On the other hand the variance of %FF values increased as more slices were included in the calculations. This trend was seen with both freehand whole liver ROI and elliptical ROI methods. This result is likely to be attributable to the heterogeneous distribution of fat within the liver e.g. due to anatomical variance of focal fatty infiltration. Therefore if a measure of the heterogeneity of liver fat distribution is of clinical interest, then an accurate measurement can only be obtained by using ROIs on a large number of slices. However as mentioned previously, extending the number of slices to include the most cranial and caudal sections may reduce the accuracy of whole liver %FF measurement.

The results showed “excellent” inter-observer agreement for both the freehand whole liver ROI and elliptical ROI protocols, with narrow limits of agreement, which suggests that both types of ROI yield reproducible results.

This study has some limitations relating to standardization of method compared to previous studies. These measurements were made using a vendor specific (IDEAL IQ) sequence on a wide bore 3 T MR machine and therefore may be specific to this arrangement, although a previously published study has demonstrated good reproducibility between different platforms when using IDEAL IQ [31]. In our study no attempt was made to exclude small hepatic vessels and bile ducts from the ROI. This methodology is similar to other published studies [20]. Although some studies using smaller ROIs that do not sample the whole liver parenchyma have avoided intrahepatic vessels, [17, 21, 32] it is not known whether or not this significantly affects accuracy.

Conclusions

Our study is the first to assess %FF sampling the use of large, solitary, elliptical ROIs focused on one hepatic lobe as an alternative to using freehand drawn ROIs that enclose the whole liver. Our findings, consistent with prior studies demonstrate that the difference between %FF obtained when using these simplified methods is unlikely to be clinically acceptable. We would therefore recommend that freehand drawn ROIs encompassing the whole liver are used in preference.

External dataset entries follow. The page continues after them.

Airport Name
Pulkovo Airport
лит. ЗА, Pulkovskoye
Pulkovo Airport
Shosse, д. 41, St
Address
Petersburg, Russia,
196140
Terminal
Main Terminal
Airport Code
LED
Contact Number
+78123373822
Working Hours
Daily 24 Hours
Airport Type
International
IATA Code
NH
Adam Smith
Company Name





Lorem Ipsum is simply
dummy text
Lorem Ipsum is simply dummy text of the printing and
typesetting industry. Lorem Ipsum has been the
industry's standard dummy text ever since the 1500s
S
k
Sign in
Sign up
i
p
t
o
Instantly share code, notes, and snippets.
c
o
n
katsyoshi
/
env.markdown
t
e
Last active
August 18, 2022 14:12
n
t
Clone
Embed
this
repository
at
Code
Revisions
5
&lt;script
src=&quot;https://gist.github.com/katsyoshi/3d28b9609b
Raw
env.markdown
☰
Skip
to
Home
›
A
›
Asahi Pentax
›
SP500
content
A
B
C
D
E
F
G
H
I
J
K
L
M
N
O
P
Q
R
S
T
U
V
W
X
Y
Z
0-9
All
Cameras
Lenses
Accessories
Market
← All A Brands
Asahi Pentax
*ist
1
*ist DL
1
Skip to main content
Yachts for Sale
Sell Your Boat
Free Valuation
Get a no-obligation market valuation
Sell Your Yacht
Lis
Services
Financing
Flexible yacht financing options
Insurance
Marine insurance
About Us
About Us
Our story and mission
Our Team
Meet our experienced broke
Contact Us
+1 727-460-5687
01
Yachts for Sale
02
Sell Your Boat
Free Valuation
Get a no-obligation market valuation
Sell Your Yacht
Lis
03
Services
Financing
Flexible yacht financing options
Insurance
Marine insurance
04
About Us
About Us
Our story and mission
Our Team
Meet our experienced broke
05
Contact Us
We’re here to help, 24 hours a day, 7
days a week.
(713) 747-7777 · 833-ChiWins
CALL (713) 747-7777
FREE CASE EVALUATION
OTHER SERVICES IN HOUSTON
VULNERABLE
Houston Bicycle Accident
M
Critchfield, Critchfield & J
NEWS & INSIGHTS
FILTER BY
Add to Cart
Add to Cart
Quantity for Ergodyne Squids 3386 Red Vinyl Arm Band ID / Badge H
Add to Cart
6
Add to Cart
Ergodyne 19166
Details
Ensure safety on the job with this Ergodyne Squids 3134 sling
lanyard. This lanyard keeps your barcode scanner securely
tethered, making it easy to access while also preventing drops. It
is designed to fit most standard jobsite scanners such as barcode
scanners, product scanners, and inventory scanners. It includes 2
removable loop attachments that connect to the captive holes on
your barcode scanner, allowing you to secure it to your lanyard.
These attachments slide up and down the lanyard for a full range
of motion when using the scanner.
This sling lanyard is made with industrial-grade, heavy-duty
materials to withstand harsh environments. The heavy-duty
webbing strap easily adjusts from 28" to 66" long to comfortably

Additionally, this study assesses the impact that varying the number of slices analysed has on the average %FF obtained when compared to whole liver %FF. Our findings suggest that there is no significant difference in the overall mean %FF if only one slice was sampled compared to sampling multiple slices. However, if insight into the variability of liver fat deposition is of interest, then multiple slices that contain visible liver parenchyma should be assessed. Although the data suggests that measurements from the most cranial and caudal slices show marked differences in %FF that are likely to be artefactual and inclusion of these slices may reduce accuracy.

Both the simplified elliptical ROI and freehand ROI methods demonstrated good inter-observer reliability and consistency at a wide range of BMI measurements.

Conclusions in brief

  • The use of large, solitary, elliptical ROIs focused on one hepatic lobe provides %FF measurements that are unlikely to be sufficiently accurate for use in clinical practice. Freehand whole-liver ROIs should be used in preference.

  • When using freehand ROI measurements analysis of a single slice at the level of the hepatic hilum yields a %FF that is representative of the mean % FF of the whole liver.

  • Both the simplified elliptical ROI and freehand ROI methods demonstrated good inter-observer reliability and consistency at a wide range of BMI measurements.